Though Mike McCloskey is under a lot of criticism, he is taking full responsibility for the abuse that happened to the calves of Fair Oaks Farms. Since releasing the official statement and taking responsibility for the abuse depicted in the ARM videos, Fairlife has taken steps to resolve and terminate the abusive employees. Even before the videos were released, McCloskey was made aware of three of his abusive employees by some of the coworkers who turned them in, and the abusers were terminated immediately. The fourth one, however, was brought attention to a little later than the initial three employees and was terminated after the video was released.
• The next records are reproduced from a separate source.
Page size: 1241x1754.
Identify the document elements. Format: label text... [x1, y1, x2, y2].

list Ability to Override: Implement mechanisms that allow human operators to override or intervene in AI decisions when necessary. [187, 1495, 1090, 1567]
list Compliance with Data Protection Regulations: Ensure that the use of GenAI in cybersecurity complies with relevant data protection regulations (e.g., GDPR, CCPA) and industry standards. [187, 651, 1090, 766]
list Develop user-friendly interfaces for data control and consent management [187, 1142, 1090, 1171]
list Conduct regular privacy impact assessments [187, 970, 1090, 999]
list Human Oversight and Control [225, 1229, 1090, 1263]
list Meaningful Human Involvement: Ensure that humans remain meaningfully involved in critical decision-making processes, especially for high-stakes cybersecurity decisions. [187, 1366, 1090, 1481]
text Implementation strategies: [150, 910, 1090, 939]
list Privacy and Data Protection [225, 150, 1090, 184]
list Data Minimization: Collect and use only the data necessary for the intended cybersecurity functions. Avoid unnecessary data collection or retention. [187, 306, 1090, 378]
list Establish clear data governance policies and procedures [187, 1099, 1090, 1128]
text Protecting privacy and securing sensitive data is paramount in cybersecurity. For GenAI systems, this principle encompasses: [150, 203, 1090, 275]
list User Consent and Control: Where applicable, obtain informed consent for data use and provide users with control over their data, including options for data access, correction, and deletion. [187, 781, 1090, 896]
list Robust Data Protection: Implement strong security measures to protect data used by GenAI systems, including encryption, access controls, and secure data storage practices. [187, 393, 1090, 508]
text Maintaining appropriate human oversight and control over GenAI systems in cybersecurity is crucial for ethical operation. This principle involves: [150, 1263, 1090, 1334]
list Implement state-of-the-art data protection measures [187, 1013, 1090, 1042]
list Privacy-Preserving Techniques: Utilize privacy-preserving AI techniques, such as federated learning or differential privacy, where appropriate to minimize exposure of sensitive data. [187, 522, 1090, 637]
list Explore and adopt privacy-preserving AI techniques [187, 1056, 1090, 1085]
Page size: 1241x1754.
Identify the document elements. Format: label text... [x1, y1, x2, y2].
The third-party employee that abused calves, who worked on the Fair Oaks Farms grounds through transporting calves, has been reported to the transportation company he works for and is not allowed to come and work at Fair Oaks Farms ever again.

After terminating the appropriate employees, Fairlife’s first call to action was to install camera surveillance throughout the entire farm. Following this, Fairlife also made a pledge of accountability and hired animal welfare experts to be on staff full-time and oversee animal care. They will also go through third-party audits with Food Safety Net Services that are unannounced every two weeks. In order to maintain their reputation and prevent any more abuse from happening to calves, McCloskey said Fairlife will continue to repair and strengthen their practices.